I have a grouping factor where >50% of the clusters have n = 1, and overall between-cluster variation seems rather small. This makes my models pretty divergence-prone, although tighter priors and/or high adapt_delta
s can eliminate them. The response is categorical, using a logit link.
Question 1:
McElreath (2020: 420–6) shows that when using Stan with rethinking::ulam()
, non-centered parameterization can greatly improve sampling when dealing with a random-effects factor with a very low SD.
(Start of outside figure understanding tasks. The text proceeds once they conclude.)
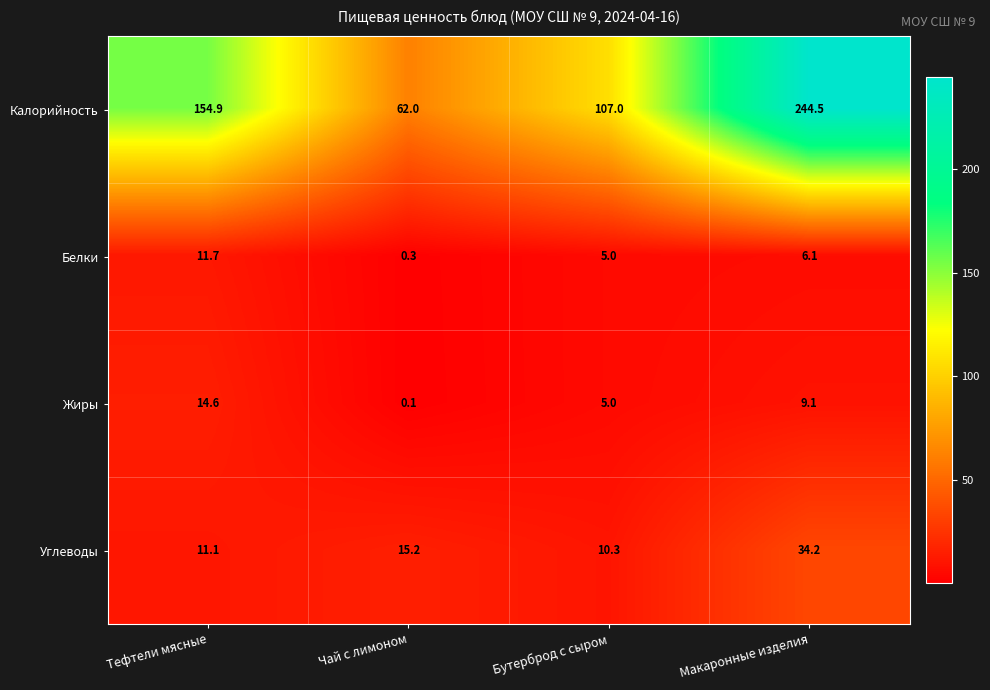

Read the Жиры value at Бутерброд с сыром.

5.0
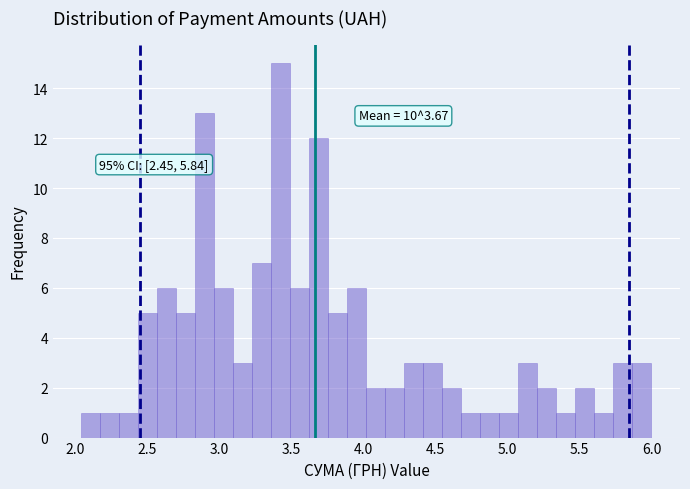

Around what value on the x-axis is the tallest bar? Give the approximate position of its centre, as read against the axis.

3.45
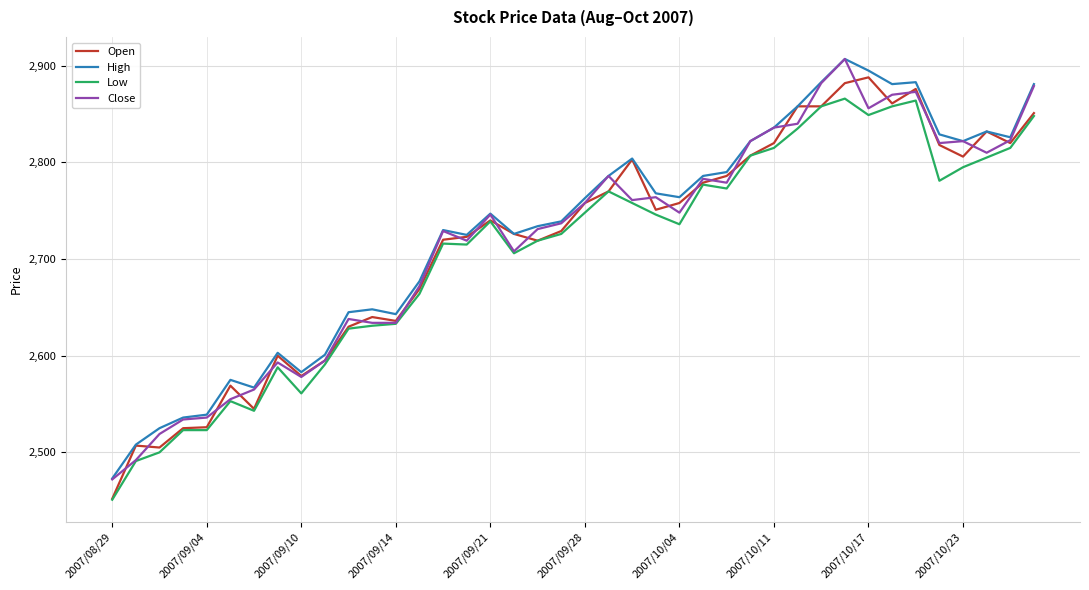

True or false: Close and Open intersect in this chart.

True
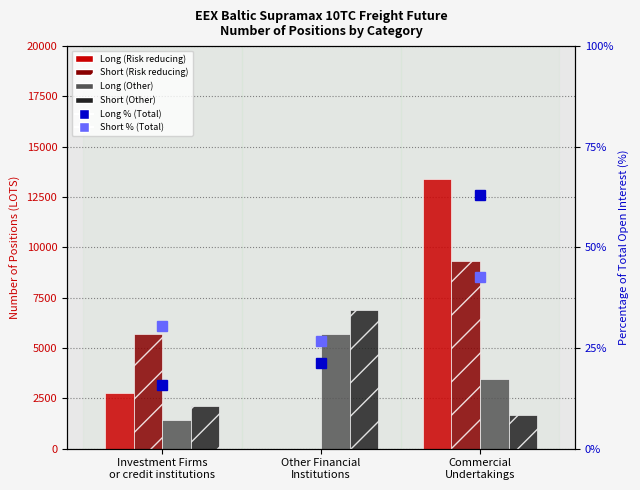

The Short (Risk reducing) series shows 1266.2 at Investment Firms
or credit institutions. True or false?

False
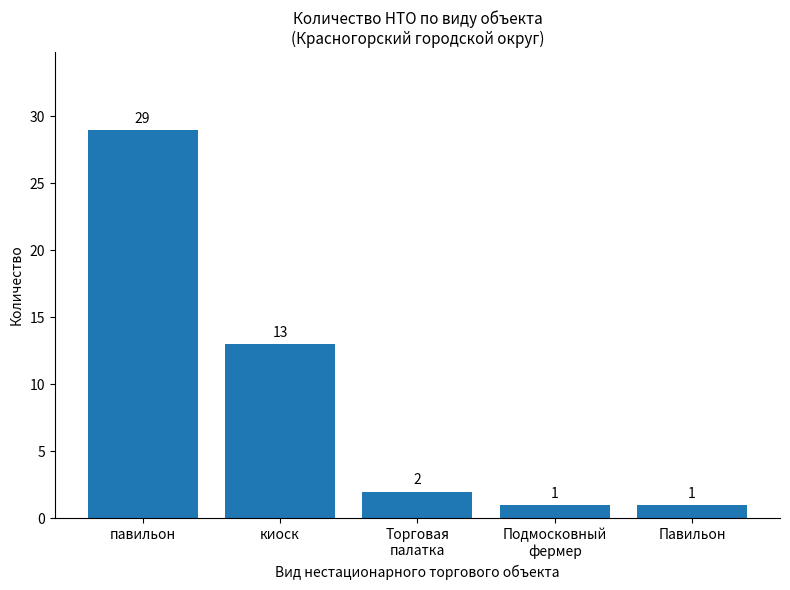

Which has a higher value, Подмосковный
фермер or Торговая
палатка?

Торговая
палатка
I use brms, and I’ve been racking my brain all day trying to figure out how to implement non-centered parameterization for the random intercepts using the package’s non-linear syntax option. But now I ran into old threads suggesting that brms uses non-centered parameterization for random effects by default. Is this still the case? If so, then I suppose I don’t have to spare another thought for that mathematical trick, which after all is rather challenging for a non-statistician to wrap his head around.
Question 2:
What’s wrong with using a proper uniform prior on the random-intercept SD? I understand this is generally not recommended. But I did a little test, fitting the same simple-ish hierarchical model to a binary subset of the data 120 times, deliberately keeping adapt_delta
at just 0.85 and using either an exponential(2)
, normal(0,1), lb = 0
, or uniform(0,10), lb = 0, ub = 10
prior on the SD. All three options yielded posterior means in the same neighborhood, but the uniform prior had divergences slightly less often than the others (45.8% of the time as opposed to 55.8% for half-normal and 56.7% for exponential).
There’s also another thing I like about the uniform prior, namely the fact that it has no mode. When visualizing the posterior, this makes it easier to determine whether the resulting mode is due to the prior or the data. If the data alone place the mode at zero, I take this to mean that the data contain little to no information on between-group variability, so that a frequentist model would estimate it at zero and complain about a singularity. This is exactly what lme4
does when fit to the same data, but I can’t and won’t use lme4
for the analysis proper because it doesn’t support categorical responses.
Is there some pitfall that I’m missing about the use of a U(0,10) prior in this situation? Or are such priors considered an abomination, whose use might risk discrediting the whole study?